Serial The Last of Us - kogo widzimy w obsadzie
"Plusem jest też doświadczenie w pracy z grami wideo (wcielił się w Corvo Attano w Dishonored)" Co? Kiedy ?
Ta wyobraznia fanów jest kiepska, zobaczyli aktorów z brodą i prorokują że to najlepszy Joel, o dobrej wyobraźni można mówić jak wybrali by np.Eryka Lubos to charakteryzacja ma zrobić niego joela.
A ja za każdym razem jak gdzieś widzę Ansona Mounta to żałuje że nie zagrał wiedźmina. Chociaż z drugiej strony, biorąc pod uwagę wątpliwą jakość owego serialu, to może dobrze że i go nie zagrał.
Doczytałem newsa do końca i stwierdzam że jeśli ktoś poleca takiego szczura jak Jaden Smith, do czegokolwiek to znaczy że zna się na kinie i aktorach jak świnia na gwiazdach. Pozdrawiam :)
"Sean Astin – pamiętny Sam z trylogii Władca pierścieni"
Dla mnie pamiętny Dwukwiat z Koloru Magii. Jak go w tym filmie zobaczyłem nie wierzyłem w co ja pacze.
A dla Davida - Steve Buscemi, dzięki charakteryzacji trochę go odmłodzą.
A gdyby tak na Joela dać głównego bohatera The Boys grającego Butchera: Karl Urban?
Tylko po co opowiadać tą samą historię raz jeszcze. W serialu może nawet nie być Sary ,ba może nawet nie być Joela i Eli....takie universum daje niezłe pole do popisu...
żartujesz chyba. apokalipsa zombie daje pole do popisu? HAHA - chyba żadne - wszystko już było. Właśnie taka osobista opowieść jak ta przedstawiona w grze ma szansę tchnąć trochę oryginalności.
Nie każdy grał w TLoU, nie każdy zagra bo ma takie podejscie do gier że kojarzy je z pacmanem albo złem wcielonym typu GTA, Doom, słowem "gry które uczą zabijania".
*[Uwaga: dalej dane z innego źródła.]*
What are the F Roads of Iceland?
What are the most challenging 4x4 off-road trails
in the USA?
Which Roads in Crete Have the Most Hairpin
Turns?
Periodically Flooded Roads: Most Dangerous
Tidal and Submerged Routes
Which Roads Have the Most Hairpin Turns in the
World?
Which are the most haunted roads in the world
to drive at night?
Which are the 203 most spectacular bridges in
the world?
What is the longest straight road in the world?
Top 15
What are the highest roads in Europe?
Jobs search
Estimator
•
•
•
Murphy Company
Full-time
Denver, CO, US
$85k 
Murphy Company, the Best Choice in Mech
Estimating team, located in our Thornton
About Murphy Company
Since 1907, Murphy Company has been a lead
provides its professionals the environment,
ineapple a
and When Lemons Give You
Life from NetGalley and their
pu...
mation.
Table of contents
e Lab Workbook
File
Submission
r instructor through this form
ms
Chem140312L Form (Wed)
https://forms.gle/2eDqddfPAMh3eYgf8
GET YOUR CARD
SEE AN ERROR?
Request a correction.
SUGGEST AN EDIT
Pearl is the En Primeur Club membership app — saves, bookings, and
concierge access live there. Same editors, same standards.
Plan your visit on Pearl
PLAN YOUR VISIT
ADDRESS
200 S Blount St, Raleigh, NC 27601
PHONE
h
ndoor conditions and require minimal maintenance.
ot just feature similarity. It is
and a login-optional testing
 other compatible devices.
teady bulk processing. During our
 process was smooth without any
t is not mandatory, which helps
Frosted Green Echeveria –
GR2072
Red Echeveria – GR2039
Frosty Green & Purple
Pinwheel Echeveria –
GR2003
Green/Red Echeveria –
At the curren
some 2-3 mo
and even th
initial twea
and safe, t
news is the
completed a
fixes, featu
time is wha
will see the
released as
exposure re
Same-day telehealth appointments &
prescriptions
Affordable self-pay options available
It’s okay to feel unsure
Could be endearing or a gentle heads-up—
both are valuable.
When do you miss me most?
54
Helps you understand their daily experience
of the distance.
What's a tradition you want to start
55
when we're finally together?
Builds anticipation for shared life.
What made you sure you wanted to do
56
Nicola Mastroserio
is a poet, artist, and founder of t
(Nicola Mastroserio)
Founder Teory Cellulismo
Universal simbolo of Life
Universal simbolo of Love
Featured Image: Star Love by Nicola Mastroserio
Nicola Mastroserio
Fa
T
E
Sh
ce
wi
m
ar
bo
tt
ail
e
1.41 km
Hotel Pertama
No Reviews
Oglądając serial - ma okazję się zanurzyć w tym niepowtarzalnym klimacie jaki stworzyło ND. O ile ten klimat uda się odtworzyć poprawnie.
To słabo. Liczyłem na nową historię w świecie z the last of us. Historia z gry jest cieniutka.
po tym co sony odwala warz w ND to lepiej niech siedzą cichutko....a jednyą drogą dla tego uniwersum jest osobna hisotria bo ta z tlou 1 i najprawdopodobniej z 2 to nudziarstwo pierwszej wody i najczystsza kpina.....codziennie coraz bardziej gardze sony i ich przydupasami.
Chciałbym tylko, żeby główne role zagrali aktorzy, którzy są dobrzy, ale jeszcze mało znani.
Troche tego nie widze, historia w grze (przynajmniej pierwszej czesci) jest ok, ale jakims gamechangerem nie jest
Glowna robote robia tam dialogi, rezyseria, klimat, poza tym seriale w tych klimatach juz sa, no ale mimo wszystko czekam jestem ciekaw co z tego wyjdzie
Najbardziej to bym chcial zobaczyc chyba serial na podstawie BioShocka (jedynki czy Infinite), albo RDR, moze tez Max Payne (kryminałów noire nigdy za wiele)
Gry z najlepszymi scenariuszami jak dla mnie
Może jeszcze niech to Scorsese wyreżyseruje xD Patrząc na te typy to by musieli cały budżet na gaże aktorów przeznaczyć
Hugh Jackman jako Joel i Chloe Moretz jako Ellie! Byłbym spełniony :)
"(choć artysta pojawi się także w nadchodzącym filmie Marvel Cinematic Universe – Inhumans..."
Pobudka! Nie ma takiego filmu w planach, był serial, paskudny, w którym Mount grał i wręcz mu zaszkodził.
Jak taki błąd może przejść?! Gdzie redaktor?
Najpierw muszę napisać iż nie grałem. Moja opinia bazuje na czysto wizualnych wnioskach. Pomimo sympatii dla Pana Jackman'a wybór akurat jego to była by kpina. Kształt czachy się nie zgadza o twarzy nie wspominając. Najlepiej by chyba pasował dobrze ucharakteryzowany Anson Mount.
W mojej ocenie podobieństwo do protoplasty jest kluczowe. Przypomina mi się debilna ekranizacja Street Fighter czy Mortal Kombat. W SS E.Hondę grał Samoańczyk. Przecież to godne zabójczego fejspalma.